### Dataset
[Start of section]

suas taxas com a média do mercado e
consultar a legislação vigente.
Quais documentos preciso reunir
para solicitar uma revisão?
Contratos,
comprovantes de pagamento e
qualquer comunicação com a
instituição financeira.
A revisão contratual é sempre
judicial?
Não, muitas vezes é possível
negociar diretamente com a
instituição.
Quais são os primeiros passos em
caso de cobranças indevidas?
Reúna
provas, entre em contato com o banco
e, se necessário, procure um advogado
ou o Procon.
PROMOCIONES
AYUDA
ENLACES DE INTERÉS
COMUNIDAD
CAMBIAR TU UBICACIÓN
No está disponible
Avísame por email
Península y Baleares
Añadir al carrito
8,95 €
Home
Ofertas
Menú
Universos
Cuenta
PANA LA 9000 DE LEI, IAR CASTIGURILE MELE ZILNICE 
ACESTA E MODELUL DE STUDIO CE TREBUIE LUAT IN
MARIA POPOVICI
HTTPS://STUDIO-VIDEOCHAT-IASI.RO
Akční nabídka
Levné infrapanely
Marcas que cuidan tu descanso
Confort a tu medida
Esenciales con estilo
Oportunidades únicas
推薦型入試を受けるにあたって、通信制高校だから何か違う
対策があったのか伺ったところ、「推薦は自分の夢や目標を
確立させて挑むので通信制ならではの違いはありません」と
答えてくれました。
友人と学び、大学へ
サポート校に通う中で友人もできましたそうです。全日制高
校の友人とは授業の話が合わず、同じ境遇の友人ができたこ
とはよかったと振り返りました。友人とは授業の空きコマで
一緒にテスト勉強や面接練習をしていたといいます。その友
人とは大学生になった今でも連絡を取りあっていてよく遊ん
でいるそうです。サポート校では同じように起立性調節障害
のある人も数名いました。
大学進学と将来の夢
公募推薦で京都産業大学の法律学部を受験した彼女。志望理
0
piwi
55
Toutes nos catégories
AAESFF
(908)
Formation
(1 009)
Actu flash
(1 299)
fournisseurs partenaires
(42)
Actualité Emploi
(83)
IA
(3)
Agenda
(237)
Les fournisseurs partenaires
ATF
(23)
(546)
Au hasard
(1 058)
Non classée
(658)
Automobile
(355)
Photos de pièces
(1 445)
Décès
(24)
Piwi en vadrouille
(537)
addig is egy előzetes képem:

[End of section]

Having looked over the entries above, reproduce all of them exactly.

### Completed task
suas taxas com a média do mercado e
consultar a legislação vigente.
Quais documentos preciso reunir
para solicitar uma revisão?
Contratos,
comprovantes de pagamento e
qualquer comunicação com a
instituição financeira.
A revisão contratual é sempre
judicial?
Não, muitas vezes é possível
negociar diretamente com a
instituição.
Quais são os primeiros passos em
caso de cobranças indevidas?
Reúna
provas, entre em contato com o banco
e, se necessário, procure um advogado
ou o Procon.
PROMOCIONES
AYUDA
ENLACES DE INTERÉS
COMUNIDAD
CAMBIAR TU UBICACIÓN
No está disponible
Avísame por email
Península y Baleares
Añadir al carrito
8,95 €
Home
Ofertas
Menú
Universos
Cuenta
PANA LA 9000 DE LEI, IAR CASTIGURILE MELE ZILNICE 
ACESTA E MODELUL DE STUDIO CE TREBUIE LUAT IN
MARIA POPOVICI
HTTPS://STUDIO-VIDEOCHAT-IASI.RO
Akční nabídka
Levné infrapanely
Marcas que cuidan tu descanso
Confort a tu medida
Esenciales con estilo
Oportunidades únicas
推薦型入試を受けるにあたって、通信制高校だから何か違う
対策があったのか伺ったところ、「推薦は自分の夢や目標を
確立させて挑むので通信制ならではの違いはありません」と
答えてくれました。
友人と学び、大学へ
サポート校に通う中で友人もできましたそうです。全日制高
校の友人とは授業の話が合わず、同じ境遇の友人ができたこ
とはよかったと振り返りました。友人とは授業の空きコマで
一緒にテスト勉強や面接練習をしていたといいます。その友
人とは大学生になった今でも連絡を取りあっていてよく遊ん
でいるそうです。サポート校では同じように起立性調節障害
のある人も数名いました。
大学進学と将来の夢
公募推薦で京都産業大学の法律学部を受験した彼女。志望理
0
piwi
55
Toutes nos catégories
AAESFF
(908)
Formation
(1 009)
Actu flash
(1 299)
fournisseurs partenaires
(42)
Actualité Emploi
(83)
IA
(3)
Agenda
(237)
Les fournisseurs partenaires
ATF
(23)
(546)
Au hasard
(1 058)
Non classée
(658)
Automobile
(355)
Photos de pièces
(1 445)
Décès
(24)
Piwi en vadrouille
(537)
addig is egy előzetes képem:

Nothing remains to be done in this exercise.